→ **Exercises**:
1. Answer these about the Kevin Drinkell article, one per line:
(a) In what town was Drinkell born?
(b) How many league goals did he score for Rangers?
(c) What fee did Norwich City pay to sign him?
2. List every club that appears under the senior career section of the Kevin Drinkell article.
3. Print the passage of the Kevin Drinkell article starting with "Footballer and manager" and going on through "be much higher.".

→ **Provided text**:
· · · ·

Kevin Drinkell

Personal information
- Full name: Kevin Smith Drinkell
- Date of birth: 18 June 1960 (age 65)
- Place of birth: Grimsby, England
- Height: 5 ft 11 in (1.80 m)
- Position: Centre forward

Senior career*
- Years: Team / Apps / (Gls)
- 1976–1985: Grimsby Town / 272 / (89)
- 1985–1988: Norwich City / 121 / (50)
- 1988–1989: Rangers / 36 / (12)
- 1989–1991: Coventry City / 41 / (5)
- 1991: → Birmingham City (loan) / 5 / (2)
- 1992–1994: Falkirk / 55 / (13)
- 1994–1995: Stirling Albion / 21 / (3)
- Total:  / 551 / (174)

Managerial career
- 1994–1998: Stirling Albion
- 1998–2000: Montrose

= Kevin Drinkell =

Footballer and manager (born 1960)

Kevin Smith Drinkell (born 18 June 1960) is an English former professional football player and manager. Drinkell was a centre forward, noted for his aerial ability and the number of headed goals he scored as a result.

==Career==
Drinkell began his career with hometown club Grimsby Town where he scored 89 goals in 272 games. His goals got him noticed by other clubs and in 1985 Norwich City manager Ken Brown signed him for a fee of £90,000. Norwich were rebuilding their squad after relegation from the first division and had looked set to sign striker Trevor Senior from Reading, however when he opted to stay with the Royals they turned their attention to Drinkell. The fee was set by a Football League tribunal and the figure angered Grimsby, who considered his value to be much higher.

· · · ·

→ **Records shown**:
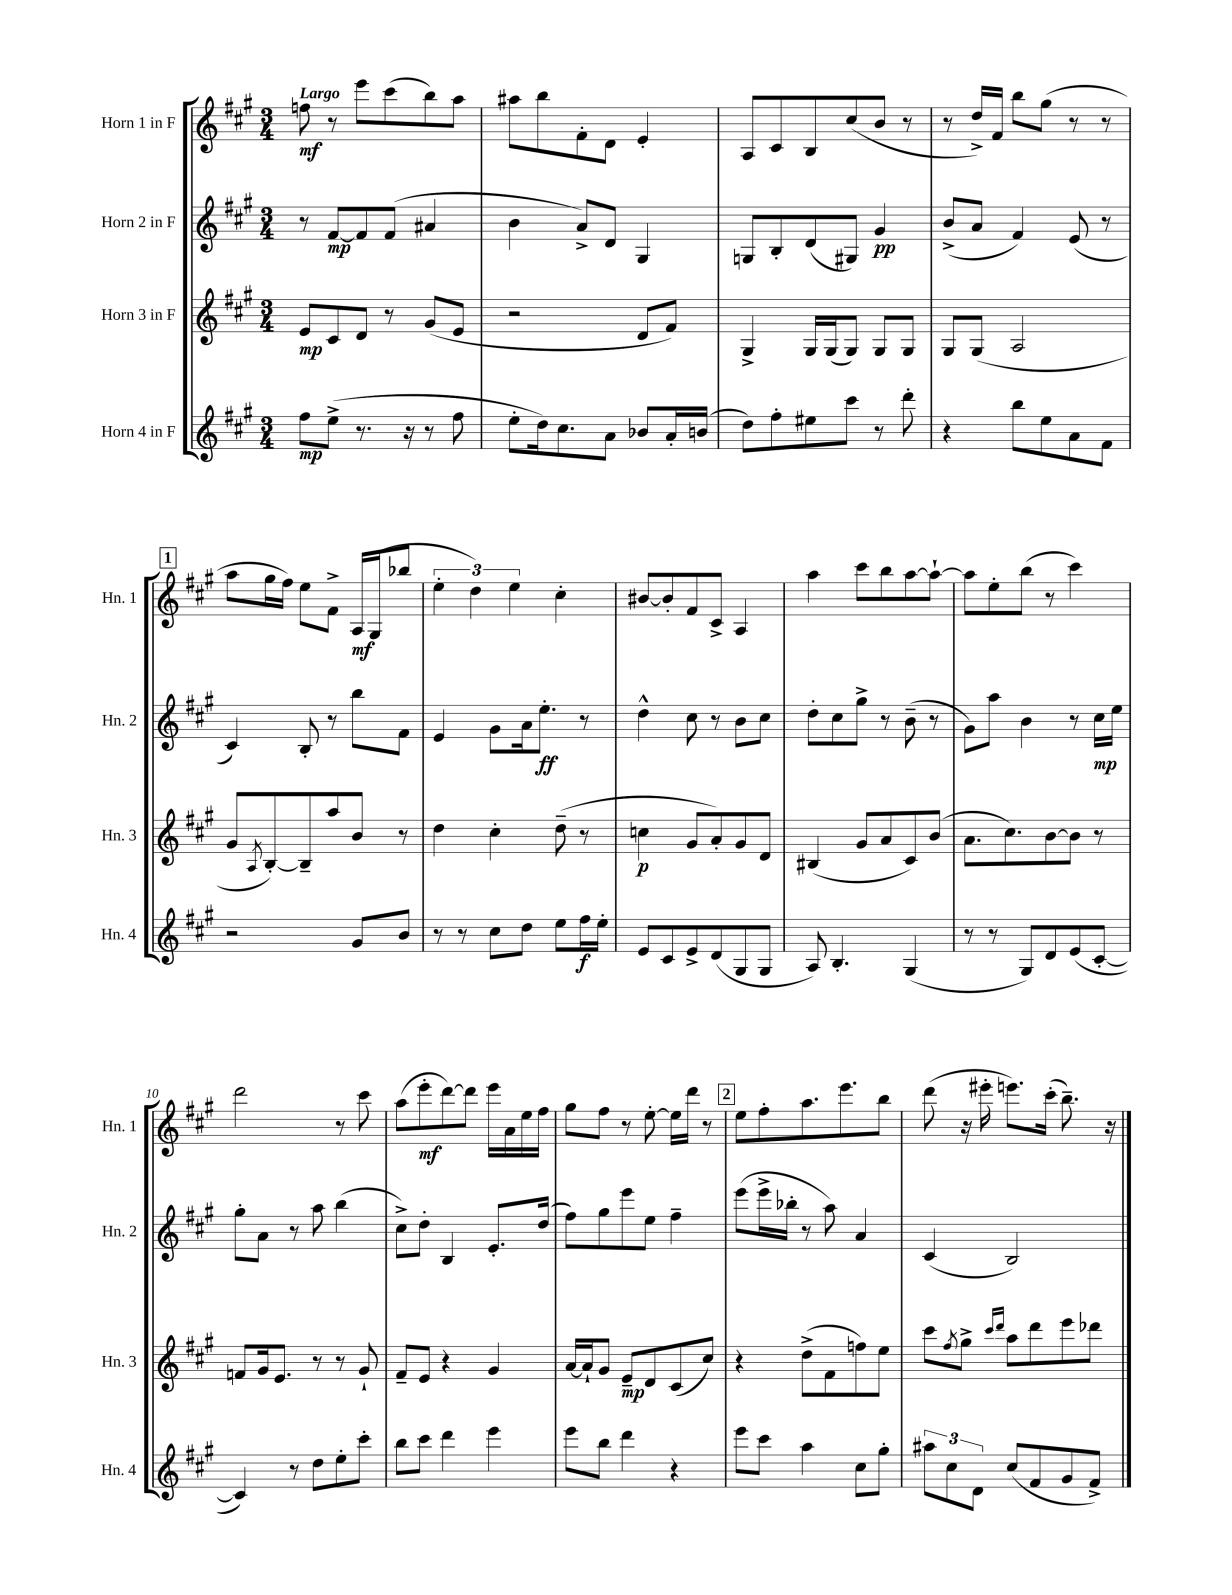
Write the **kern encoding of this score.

**kern	**dynam	**kern	**dynam	**kern	**dynam	**kern	**dynam
*part4	*part4	*part3	*part3	*part2	*part2	*part1	*part1
*staff4	*staff4	*staff3	*staff3	*staff2	*staff2	*staff1	*staff1
*I"Horn 4 in F	*	*I"Horn 3 in F	*	*I"Horn 2 in F	*	*I"Horn 1 in F	*
*I'Hn. 4	*	*I'Hn. 3	*	*I'Hn. 2	*	*I'Hn. 1	*
*clefG2	*	*clefG2	*	*clefG2	*	*clefG2	*
*k[f#c#g#]	*	*k[f#c#g#]	*	*k[f#c#g#]	*	*k[f#c#g#]	*
*M3/4	*	*M3/4	*	*M3/4	*	*M3/4	*
=1	=1	=1	=1	=1	=1	=1	=1
!	!	!	!	!	!	!LO:TX:a:B:t=Largo	!
8ff#\L	mp	8e/L	mp	8r	.	8ffn\	mf
(8ee^\J	.	8c#/	.	[8f#/L	mp	8r	.
8.r	.	8d/J	.	8f#/]	.	8eee\L	.
.	.	8r	.	(8f#/J	.	(8ccc#\	.
16r	.	.	.	.	.	.	.
8r	.	(8g#/L	.	4a#X/	.	8bb\)	.
8ff#\	.	8e/J	.	.	.	8aa\J	.
=2	=2	=2	=2	=2	=2	=2	=2
8ee'\L	.	2r	.	4b\	.	8aa#X\L	.
16dd\k)	.	.	.	.	.	8bb\	.
8.cc#\	.	.	.	.	.	.	.
.	.	.	.	8a^/L)	.	8f#'\	.
8a\J	.	.	.	8d/J	.	8d\J	.
8b-X/L	.	8d/L	.	4G#/	.	4e'/	.
16a'/L	.	8f#/J)	.	.	.	.	.
(16bn/JJ	.	.	.	.	.	.	.
=3	=3	=3	=3	=3	=3	=3	=3
8dd\L)	.	4G#^/	.	8Gn/L	.	8A/L	.
8ff#'\	.	.	.	8B'/	.	8c#/	.
8ee#X\	.	16G#/LL	.	(8d/	.	8B/	.
.	.	(16G#/J	.	.	.	.	.
8ccc#\J	.	8G#/J)	.	8G#X/J)	.	(8cc#/	.
8r	.	8G#/L	.	4g#/	pp	8b/J	.
8ddd'\	.	8G#/J	.	.	.	8r	.
=4	=4	=4	=4	=4	=4	=4	=4
4r	.	8G#/L	.	(8b^/L	.	8r	.
.	.	(8G#/J	.	8a/J	.	16dd^/LL)	.
.	.	.	.	.	.	16f#/JJ	.
8bb\L	.	2A/	.	4f#/)	.	8bb\L	.
8ee\	.	.	.	.	.	(8gg#\J	.
8a\	.	.	.	(8e/	.	8r	.
8f#\J	.	.	.	8r	.	8r	.
!!LO:LB:g=z
!!LO:REH:place=s1:t=1
=5	=5	=5	=5	=5	=5	=5	=5
2r	.	8g#/L	.	4c#/)	.	8aa\L	.
.	.	8qA/	.	.	.	.	.
.	.	[8B'/)	.	.	.	16gg#\L	.
.	.	.	.	.	.	16ff#\JJ)	.
.	.	8B~/]	.	8B'/	.	8ee\L	.
.	.	8aa/	.	8r	.	8f#^\J	.
8g#/L	.	8b/J	.	8bb\L	.	16A/LL	mf
.	.	.	.	.	.	(16G#/J	.
8b/J	.	8r	.	8f#\J	.	8bb-X/J	.
=6	=6	=6	=6	=6	=6	=6	=6
8r	.	4dd\	.	4e/	.	6ee'\	.
8r	.	.	.	.	.	.	.
.	.	.	.	.	.	6dd\)	.
8cc#\L	.	4cc#'\	.	8g#\L	.	.	.
.	.	.	.	.	.	6ee\	.
8dd\J	.	.	.	16a\k	.	.	.
.	.	.	.	8.ee'\J	ff	.	.
8ee\L	.	(8dd~\	.	.	.	4cc#'\	.
16ff#\L	f	8r	.	8r	.	.	.
16ee'\JJ	.	.	.	.	.	.	.
=7	=7	=7	=7	=7	=7	=7	=7
8e/L	.	4ccn\	p	4dd^^\	.	[8b#X/L	.
8c#/	.	.	.	.	.	8b#'/]	.
8e^/	.	8g#/L	.	8cc#\	.	8f#/	.
(8d/	.	8a'/)	.	8r	.	8c#^/J	.
8G#/	.	8g#/	.	8b\L	.	4A/	.
8G#/J	.	8d/J	.	8cc#\J	.	.	.
=8	=8	=8	=8	=8	=8	=8	=8
8A/)	.	(4B#X/	.	8dd'\L	.	4aa\	.
4.B'/	.	.	.	8cc#\	.	.	.
.	.	8g#/L	.	8gg#^\J	.	8ccc#\L	.
.	.	8a/	.	8r	.	8bb\	.
(4G#/	.	8c#/)	.	(8b~\	.	[8aa\	.
.	.	(8b/J	.	8r	.	8aa`\J_	.
=9	=9	=9	=9	=9	=9	=9	=9
8r	.	8.a\L	.	8g#\L)	.	8aa\L]	.
8r	.	.	.	8aa\J	.	8ee'\	.
.	.	8.cc#\)	.	.	.	.	.
8G#/L)	.	.	.	4b\	.	(8bb\J	.
8d/	.	[8b\	.	.	.	8r	.
(8e/	.	8b\J]	.	8r	.	4ccc#\)	.
[8c#'/J	.	8r	.	16cc#\LL	mp	.	.
.	.	.	.	16ee\JJ	.	.	.
!!LO:LB:g=z
=10	=10	=10	=10	=10	=10	=10	=10
4c#/])	.	8fn/L	.	8gg#'\L	.	2ddd\	.
.	.	16g#/k	.	8a\J	.	.	.
.	.	8.e/J	.	.	.	.	.
8r	.	.	.	8r	.	.	.
8dd\L	.	8r	.	8aa\	.	.	.
8ee'\	.	8r	.	(4bb\	.	8r	.
8ccc#'\J	.	8g#`/	.	.	.	8ccc#\	.
=11	=11	=11	=11	=11	=11	=11	=11
8bb\L	.	8f#~/L	.	8cc#^\L)	.	(8aa\L	.
8ccc#\J	.	8e/J	.	8dd'\J	.	8eee'\	mf
4ddd\	.	4r	.	4B/	.	[8ddd\)	.
.	.	.	.	.	.	8ddd\J]	.
4eee\	.	4g#/	.	8.e'/L	.	16eee\LL	.
.	.	.	.	.	.	16a\	.
.	.	.	.	.	.	16ee\	.
.	.	.	.	(16dd/Jk	.	16ff#\JJ	.
=12	=12	=12	=12	=12	=12	=12	=12
8eee\L	.	[16a/LL	.	8ff#\L)	.	8gg#\L	.
.	.	16a`/J]	.	.	.	.	.
8bb\J	.	8g#/J	.	8gg#\	.	8ff#\J	.
4ddd\	.	8e~/L	mp	8eee\	.	8r	.
.	.	8d/	.	8ee\J	.	[8ee'\	.
4r	.	(8c#/	.	4ff#~\	.	16ee\LL]	.
.	.	.	.	.	.	16ddd\JJ	.
.	.	8cc#/J)	.	.	.	8r	.
!!LO:REH:place=s1:t=2
=13	=13	=13	=13	=13	=13	=13	=13
8eee\L	.	4r	.	(8eee\L	.	8ee\L	.
8ccc#\J	.	.	.	16eee^\L	.	8ff#'\	.
.	.	.	.	16bb-X'\JJ	.	.	.
4aa\	.	(8dd^\L	.	8r	.	8.aa\	.
.	.	8f#\	.	8aa\)	.	.	.
.	.	.	.	.	.	8.eee\	.
8cc#\L	.	8ffn\)	.	4a/	.	.	.
8gg#'\J	.	8ee\J	.	.	.	8bb\J	.
=14	=14	=14	=14	=14	=14	=14	=14
12aa#X\L	.	8ccc#\L	.	(4c#/	.	(8ddd\	.
12cc#\	.	.	.	.	.	.	.
.	.	8qff#/	.	.	.	.	.
.	.	8gg#^\J	.	.	.	16r	.
12d\J	.	.	.	.	.	.	.
.	.	.	.	.	.	16eee#X'\	.
.	.	16qqccc#/LL	.	.	.	.	.
.	.	16qqddd/JJ	.	.	.	.	.
(8cc#/L	.	8aa\L	.	2B/)	.	8.eeen\L)	.
8f#/	.	8ddd\	.	.	.	.	.
.	.	.	.	.	.	(16ccc#'\Jk	.
8g#/	.	8eee\	.	.	.	8.bb~\)	.
8f#^/J)	.	8ddd-X\J	.	.	.	.	.
.	.	.	.	.	.	16r	.
==	==	==	==	==	==	==	==
*-	*-	*-	*-	*-	*-	*-	*-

· · · ·

→ **Solutions below**:
1.
(a) Grimsby
(b) 12
(c) £90,000

2. Grimsby Town, Norwich City, Rangers, Coventry City, Birmingham City, Falkirk, Stirling Albion

3.
Footballer and manager (born 1960)

Kevin Smith Drinkell (born 18 June 1960) is an English former professional football player and manager. Drinkell was a centre forward, noted for his aerial ability and the number of headed goals he scored as a result.

==Career==
Drinkell began his career with hometown club Grimsby Town where he scored 89 goals in 272 games. His goals got him noticed by other clubs and in 1985 Norwich City manager Ken Brown signed him for a fee of £90,000. Norwich were rebuilding their squad after relegation from the first division and had looked set to sign striker Trevor Senior from Reading, however when he opted to stay with the Royals they turned their attention to Drinkell. The fee was set by a Football League tribunal and the figure angered Grimsby, who considered his value to be much higher.